[Per-instance keypoint data]
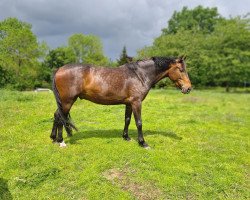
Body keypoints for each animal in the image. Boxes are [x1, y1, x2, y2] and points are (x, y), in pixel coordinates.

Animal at [50, 55, 191, 148]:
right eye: (181, 69)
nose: (188, 88)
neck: (139, 75)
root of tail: (59, 69)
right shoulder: (136, 102)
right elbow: (139, 122)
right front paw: (142, 142)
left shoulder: (129, 103)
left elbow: (127, 120)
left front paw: (126, 137)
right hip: (67, 101)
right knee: (60, 118)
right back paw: (61, 141)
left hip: (64, 102)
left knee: (57, 115)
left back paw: (54, 138)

What is expected
Scan the data above line by line. Please say how many lines hold the word "right", and give only that number.

Response area
7